Extracted records:
━━━━━━━━━━

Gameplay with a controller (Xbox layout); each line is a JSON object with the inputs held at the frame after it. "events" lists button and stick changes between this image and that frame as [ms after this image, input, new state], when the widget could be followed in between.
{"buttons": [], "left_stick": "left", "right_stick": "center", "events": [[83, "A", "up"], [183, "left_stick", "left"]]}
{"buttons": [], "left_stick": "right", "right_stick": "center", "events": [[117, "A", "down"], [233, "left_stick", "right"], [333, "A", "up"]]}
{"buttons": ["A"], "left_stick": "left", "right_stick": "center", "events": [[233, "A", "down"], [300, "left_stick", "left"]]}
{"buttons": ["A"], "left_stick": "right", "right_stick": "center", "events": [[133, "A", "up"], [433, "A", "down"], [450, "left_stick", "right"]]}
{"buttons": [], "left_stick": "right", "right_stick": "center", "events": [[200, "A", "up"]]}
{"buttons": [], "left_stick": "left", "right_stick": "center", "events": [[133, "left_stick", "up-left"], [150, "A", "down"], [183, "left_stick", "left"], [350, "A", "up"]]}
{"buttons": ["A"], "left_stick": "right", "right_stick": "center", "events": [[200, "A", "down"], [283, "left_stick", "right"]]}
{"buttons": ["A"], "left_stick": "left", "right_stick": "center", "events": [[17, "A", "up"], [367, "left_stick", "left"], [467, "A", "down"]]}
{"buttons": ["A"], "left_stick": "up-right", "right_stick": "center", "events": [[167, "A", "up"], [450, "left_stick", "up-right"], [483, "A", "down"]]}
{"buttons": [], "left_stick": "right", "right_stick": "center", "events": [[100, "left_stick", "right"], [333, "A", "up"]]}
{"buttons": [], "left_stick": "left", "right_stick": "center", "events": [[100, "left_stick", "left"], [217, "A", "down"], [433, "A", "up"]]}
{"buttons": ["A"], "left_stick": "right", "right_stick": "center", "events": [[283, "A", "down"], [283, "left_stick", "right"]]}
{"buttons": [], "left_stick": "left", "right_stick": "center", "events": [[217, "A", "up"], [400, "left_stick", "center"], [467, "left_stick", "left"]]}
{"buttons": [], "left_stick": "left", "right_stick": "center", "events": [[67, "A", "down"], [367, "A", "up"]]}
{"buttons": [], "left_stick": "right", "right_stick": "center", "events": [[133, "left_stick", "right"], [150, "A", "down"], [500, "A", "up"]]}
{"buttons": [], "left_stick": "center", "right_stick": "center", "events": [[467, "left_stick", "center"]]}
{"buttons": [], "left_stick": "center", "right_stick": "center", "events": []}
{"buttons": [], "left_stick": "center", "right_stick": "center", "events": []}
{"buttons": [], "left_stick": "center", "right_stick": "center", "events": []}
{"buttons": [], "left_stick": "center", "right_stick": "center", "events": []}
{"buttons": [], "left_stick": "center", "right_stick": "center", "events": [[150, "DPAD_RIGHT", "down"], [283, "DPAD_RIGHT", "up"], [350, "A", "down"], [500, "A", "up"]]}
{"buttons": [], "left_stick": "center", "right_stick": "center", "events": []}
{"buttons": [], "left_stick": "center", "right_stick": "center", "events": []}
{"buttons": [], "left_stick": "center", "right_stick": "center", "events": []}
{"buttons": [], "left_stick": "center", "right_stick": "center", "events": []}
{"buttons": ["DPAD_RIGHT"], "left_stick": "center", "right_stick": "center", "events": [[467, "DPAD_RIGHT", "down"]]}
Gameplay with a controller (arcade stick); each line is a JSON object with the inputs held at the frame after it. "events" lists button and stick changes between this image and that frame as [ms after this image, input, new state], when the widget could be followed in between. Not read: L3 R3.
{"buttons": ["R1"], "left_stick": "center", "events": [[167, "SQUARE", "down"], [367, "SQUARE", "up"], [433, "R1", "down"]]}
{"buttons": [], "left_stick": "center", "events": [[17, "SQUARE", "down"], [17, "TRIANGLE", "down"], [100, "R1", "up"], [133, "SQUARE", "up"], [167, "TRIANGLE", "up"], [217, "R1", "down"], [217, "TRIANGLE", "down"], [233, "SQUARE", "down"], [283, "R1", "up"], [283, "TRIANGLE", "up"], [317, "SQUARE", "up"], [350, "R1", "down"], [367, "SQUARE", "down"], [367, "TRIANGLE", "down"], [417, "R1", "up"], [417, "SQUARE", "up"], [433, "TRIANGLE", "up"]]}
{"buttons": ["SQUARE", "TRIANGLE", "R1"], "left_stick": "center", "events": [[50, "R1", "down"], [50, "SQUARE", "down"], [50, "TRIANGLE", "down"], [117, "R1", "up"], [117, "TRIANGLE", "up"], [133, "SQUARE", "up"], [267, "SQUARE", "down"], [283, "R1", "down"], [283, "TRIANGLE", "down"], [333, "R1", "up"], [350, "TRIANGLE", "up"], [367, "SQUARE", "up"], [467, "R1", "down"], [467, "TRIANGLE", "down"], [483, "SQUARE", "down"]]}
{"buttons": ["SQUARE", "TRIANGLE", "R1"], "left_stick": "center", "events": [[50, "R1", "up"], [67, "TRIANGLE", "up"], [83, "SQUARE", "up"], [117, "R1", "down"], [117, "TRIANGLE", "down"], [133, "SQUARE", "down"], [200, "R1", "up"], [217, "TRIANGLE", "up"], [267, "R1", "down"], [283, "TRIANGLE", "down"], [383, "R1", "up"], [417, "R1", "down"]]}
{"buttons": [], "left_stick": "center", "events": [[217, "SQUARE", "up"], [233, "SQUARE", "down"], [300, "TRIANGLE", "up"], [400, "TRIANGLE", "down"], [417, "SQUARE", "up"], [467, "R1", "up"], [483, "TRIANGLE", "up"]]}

━━━━━━━━━━

The data should be copied out in full, exactly as it reads.

RESPONSE AREA:
Gameplay with a controller (Xbox layout); each line is a JSON object with the inputs held at the frame after it. "events" lists button and stick changes between this image and that frame as [ms after this image, input, new state], when the widget could be followed in between.
{"buttons": [], "left_stick": "left", "right_stick": "center", "events": [[83, "A", "up"], [183, "left_stick", "left"]]}
{"buttons": [], "left_stick": "right", "right_stick": "center", "events": [[117, "A", "down"], [233, "left_stick", "right"], [333, "A", "up"]]}
{"buttons": ["A"], "left_stick": "left", "right_stick": "center", "events": [[233, "A", "down"], [300, "left_stick", "left"]]}
{"buttons": ["A"], "left_stick": "right", "right_stick": "center", "events": [[133, "A", "up"], [433, "A", "down"], [450, "left_stick", "right"]]}
{"buttons": [], "left_stick": "right", "right_stick": "center", "events": [[200, "A", "up"]]}
{"buttons": [], "left_stick": "left", "right_stick": "center", "events": [[133, "left_stick", "up-left"], [150, "A", "down"], [183, "left_stick", "left"], [350, "A", "up"]]}
{"buttons": ["A"], "left_stick": "right", "right_stick": "center", "events": [[200, "A", "down"], [283, "left_stick", "right"]]}
{"buttons": ["A"], "left_stick": "left", "right_stick": "center", "events": [[17, "A", "up"], [367, "left_stick", "left"], [467, "A", "down"]]}
{"buttons": ["A"], "left_stick": "up-right", "right_stick": "center", "events": [[167, "A", "up"], [450, "left_stick", "up-right"], [483, "A", "down"]]}
{"buttons": [], "left_stick": "right", "right_stick": "center", "events": [[100, "left_stick", "right"], [333, "A", "up"]]}
{"buttons": [], "left_stick": "left", "right_stick": "center", "events": [[100, "left_stick", "left"], [217, "A", "down"], [433, "A", "up"]]}
{"buttons": ["A"], "left_stick": "right", "right_stick": "center", "events": [[283, "A", "down"], [283, "left_stick", "right"]]}
{"buttons": [], "left_stick": "left", "right_stick": "center", "events": [[217, "A", "up"], [400, "left_stick", "center"], [467, "left_stick", "left"]]}
{"buttons": [], "left_stick": "left", "right_stick": "center", "events": [[67, "A", "down"], [367, "A", "up"]]}
{"buttons": [], "left_stick": "right", "right_stick": "center", "events": [[133, "left_stick", "right"], [150, "A", "down"], [500, "A", "up"]]}
{"buttons": [], "left_stick": "center", "right_stick": "center", "events": [[467, "left_stick", "center"]]}
{"buttons": [], "left_stick": "center", "right_stick": "center", "events": []}
{"buttons": [], "left_stick": "center", "right_stick": "center", "events": []}
{"buttons": [], "left_stick": "center", "right_stick": "center", "events": []}
{"buttons": [], "left_stick": "center", "right_stick": "center", "events": []}
{"buttons": [], "left_stick": "center", "right_stick": "center", "events": [[150, "DPAD_RIGHT", "down"], [283, "DPAD_RIGHT", "up"], [350, "A", "down"], [500, "A", "up"]]}
{"buttons": [], "left_stick": "center", "right_stick": "center", "events": []}
{"buttons": [], "left_stick": "center", "right_stick": "center", "events": []}
{"buttons": [], "left_stick": "center", "right_stick": "center", "events": []}
{"buttons": [], "left_stick": "center", "right_stick": "center", "events": []}
{"buttons": ["DPAD_RIGHT"], "left_stick": "center", "right_stick": "center", "events": [[467, "DPAD_RIGHT", "down"]]}
Gameplay with a controller (arcade stick); each line is a JSON object with the inputs held at the frame after it. "events" lists button and stick changes between this image and that frame as [ms after this image, input, new state], when the widget could be followed in between. Not read: L3 R3.
{"buttons": ["R1"], "left_stick": "center", "events": [[167, "SQUARE", "down"], [367, "SQUARE", "up"], [433, "R1", "down"]]}
{"buttons": [], "left_stick": "center", "events": [[17, "SQUARE", "down"], [17, "TRIANGLE", "down"], [100, "R1", "up"], [133, "SQUARE", "up"], [167, "TRIANGLE", "up"], [217, "R1", "down"], [217, "TRIANGLE", "down"], [233, "SQUARE", "down"], [283, "R1", "up"], [283, "TRIANGLE", "up"], [317, "SQUARE", "up"], [350, "R1", "down"], [367, "SQUARE", "down"], [367, "TRIANGLE", "down"], [417, "R1", "up"], [417, "SQUARE", "up"], [433, "TRIANGLE", "up"]]}
{"buttons": ["SQUARE", "TRIANGLE", "R1"], "left_stick": "center", "events": [[50, "R1", "down"], [50, "SQUARE", "down"], [50, "TRIANGLE", "down"], [117, "R1", "up"], [117, "TRIANGLE", "up"], [133, "SQUARE", "up"], [267, "SQUARE", "down"], [283, "R1", "down"], [283, "TRIANGLE", "down"], [333, "R1", "up"], [350, "TRIANGLE", "up"], [367, "SQUARE", "up"], [467, "R1", "down"], [467, "TRIANGLE", "down"], [483, "SQUARE", "down"]]}
{"buttons": ["SQUARE", "TRIANGLE", "R1"], "left_stick": "center", "events": [[50, "R1", "up"], [67, "TRIANGLE", "up"], [83, "SQUARE", "up"], [117, "R1", "down"], [117, "TRIANGLE", "down"], [133, "SQUARE", "down"], [200, "R1", "up"], [217, "TRIANGLE", "up"], [267, "R1", "down"], [283, "TRIANGLE", "down"], [383, "R1", "up"], [417, "R1", "down"]]}
{"buttons": [], "left_stick": "center", "events": [[217, "SQUARE", "up"], [233, "SQUARE", "down"], [300, "TRIANGLE", "up"], [400, "TRIANGLE", "down"], [417, "SQUARE", "up"], [467, "R1", "up"], [483, "TRIANGLE", "up"]]}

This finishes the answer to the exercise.